Фунт лиха - Поволяев Валерий Дмитриевич 3 стр.


Ясно было одно — надо срочно уходить вниз, уносить с собою Манекина, сбрасывать высоту, пока горная болезнь окончательно не доконала медалиста. Если доконает — худо будет, за Манекина придется отвечать.

Вот Тарасов сделал резкое движение, замахнулся рукой.

—  Как бы он не врезал болезному по челюсти, — вглядываясь в площадку, в нависшего над Манекиным Тарасова, золотолицего, нескладного, в исшарпанной, спаленной едким горным солнцем одежде, проговорил Присыпко. — Не то ведь потом председатель общества со всех нас шкуру вместе со штормовкой спустит. Да и Тарасыч в глаза этому чемпиону смотреть не сможет.

—  Не будь провинциальной барышней. «Не смо-ожет», — передразнил его Студенцов. — Я б обязательно сорвался — посадил бы ему фонарь под синим оком. И сумел бы смотреть в глаза кому угодно. Ему. Председателю общества. Министру. Мамаше манекинской. Папаше. Самому себе. Кому угодно! — Студенцов скривил лицо: все же он здорово невзлюбил Манекина. — За палатку ему так надо врезать, чтобы зубы вылетели. — Про мешок с продуктами они еще не знали. — Раз слабак — пусть в горы не ходит, пусть сидит дома, потешает жену либо любимую девочку сказками про собственные подвиги на памирских высотах. Тогда всем будет хорошо — и ему и нам.

—  Ишь ты, ишь ты... Больно грозен, — без особого энтузиазма проговорил Присыпко.

Он давно не видел Студенцова таким набычившимся, серди­тым. Все же горы здорово меняют людей. Высасывая из них силы, портят характер, делают злыми, колючими, погруженными в себя.

Путь, который прошел Тарасов без страховки за пятнадцать минут, поспешая к Манекину, они проделали за час с лишним, страхуя друг друга, вбивая крючья и выдалбливая в каменистом, особой твердости льду лунки — в общем, двигаясь по писаным правилам, которым подчинен каждый восходитель, находящийся в горах. Каждый, вот так. И никогда нельзя допускать отсебятины, негоже творить ее. А с Манекиным они допустили отсебятину, вольность, отклонение от правил, — допустили и чуть не поплатились за это.

Но ничего, ничего — теперь все это позади осталось, теперь надо терпеливо ждать вертолета, и он, чумазый, задымленный, с испачканными порохом выхлопа боками, родной и желанный, словно бы там отец с матерью должны прибыть, придет на ледник, обязательно придет... Ведь там, в Дараут-Кургане, в Алтын-Мазаре, в Оше, во Фрунзе и в Душанбе, в Москве, в конце концов, знают же, что они здесь, на леднике остались. Они — четыре человека, проходящие в разных талмудах-документах, во всей этой сложной бюрократии, как группа мастера спорта Тарасова.
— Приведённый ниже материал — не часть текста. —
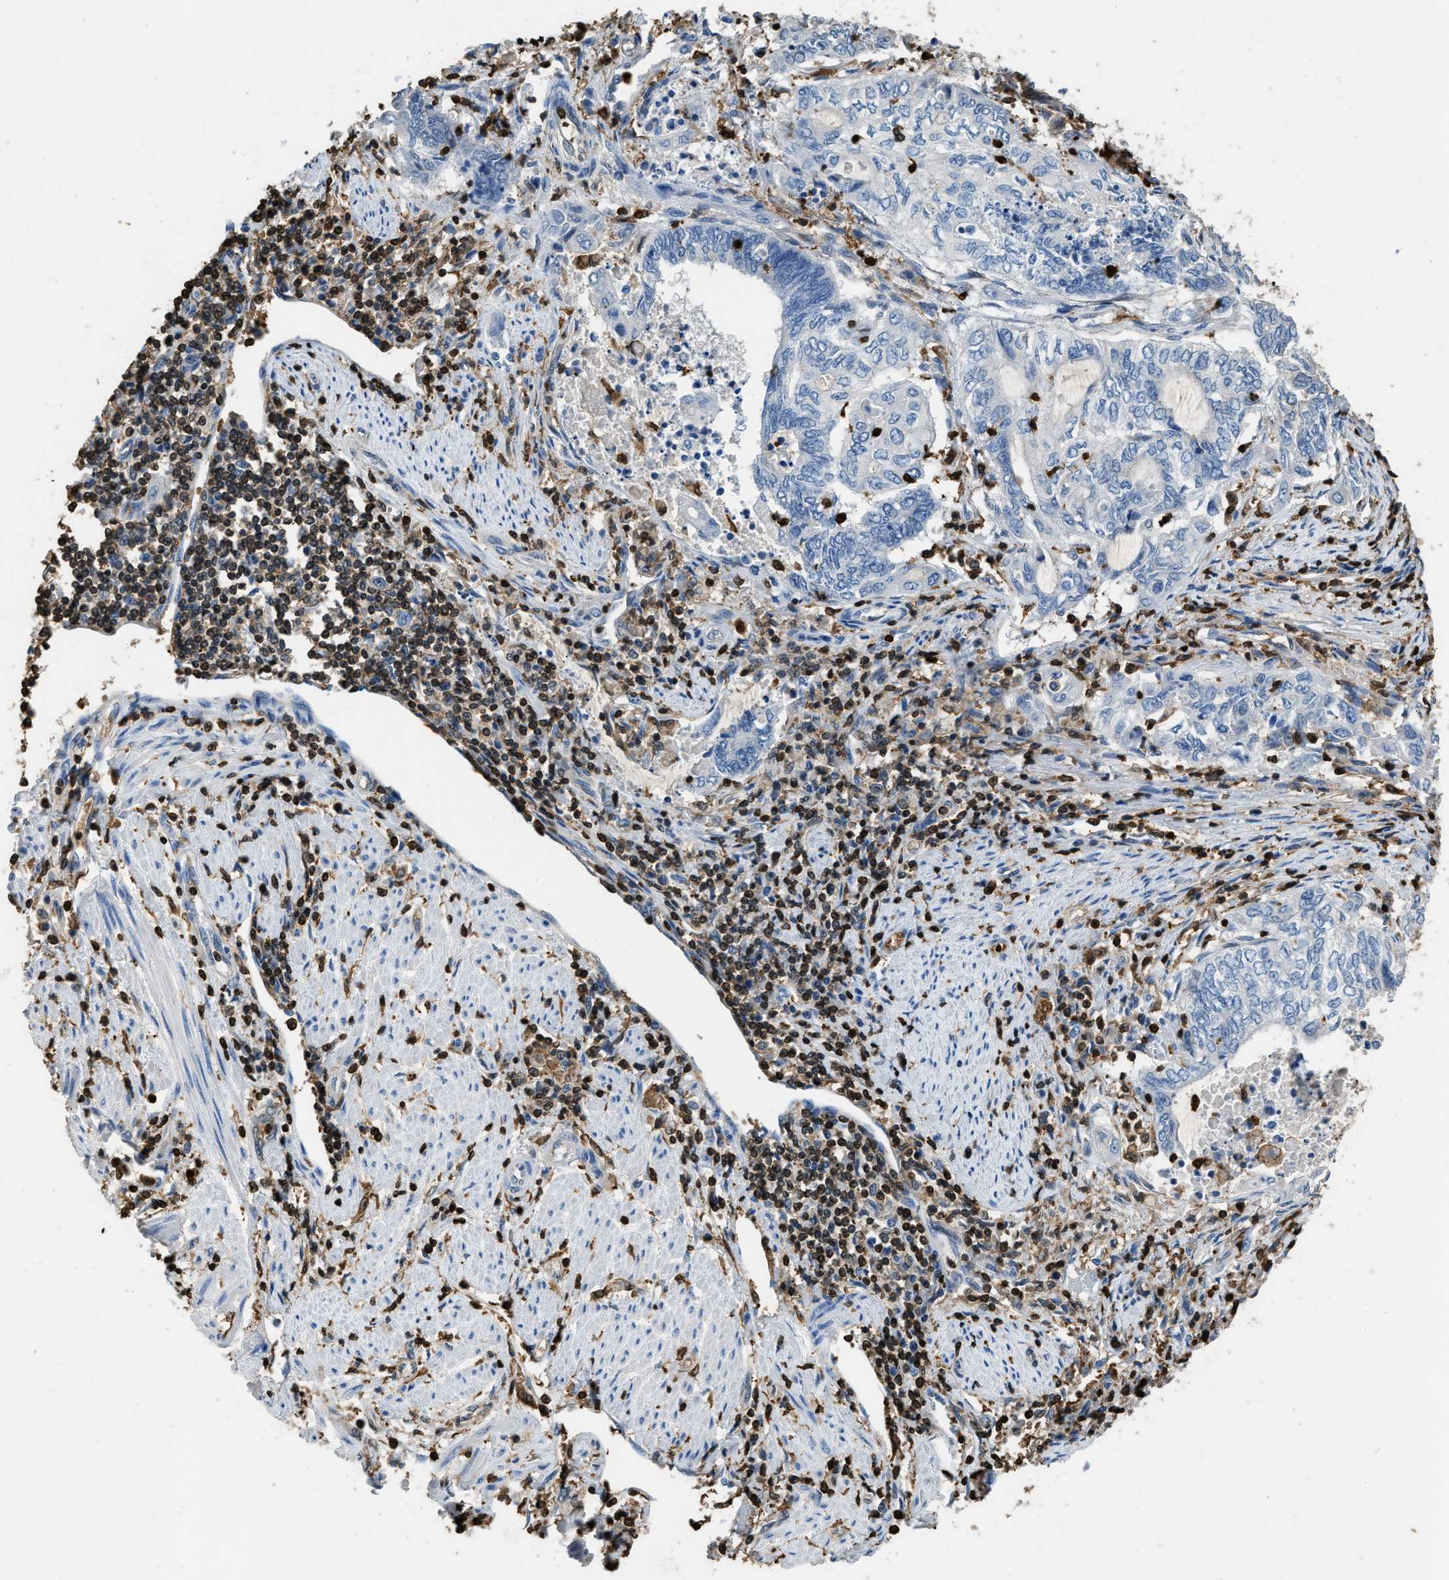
{"staining": {"intensity": "negative", "quantity": "none", "location": "none"}, "tissue": "endometrial cancer", "cell_type": "Tumor cells", "image_type": "cancer", "snomed": [{"axis": "morphology", "description": "Adenocarcinoma, NOS"}, {"axis": "topography", "description": "Uterus"}, {"axis": "topography", "description": "Endometrium"}], "caption": "Tumor cells are negative for brown protein staining in adenocarcinoma (endometrial). Brightfield microscopy of immunohistochemistry (IHC) stained with DAB (3,3'-diaminobenzidine) (brown) and hematoxylin (blue), captured at high magnification.", "gene": "ARHGDIB", "patient": {"sex": "female", "age": 70}}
Четыре человека — это четыре характера, четыре судьбы, четыре жизни, четыре мира, которые невозможно повторить, — каждый представляет ценность для государства, каждый занимает подобающее ему место. Каждый!

Вертолет придет, обязательно придет.

Вот только когда — никому, даже, пожалуй, тому, кто ныне творит суд в небесной канцелярии, неизвестно. Когда утихнет, перестанет мучить, мять землю ветер, когда угомонится, осядет в горах снег, воздух попрозрачнеет, дабы пилотам было видно, куда править машину, а дно ущелий очистится, сделается приметным, чтобы, неровен час, не зацепить за камни хвостом либо брюхом. Вот тогда и прибудет воздушная машина с разлапистым винтом на хребтине.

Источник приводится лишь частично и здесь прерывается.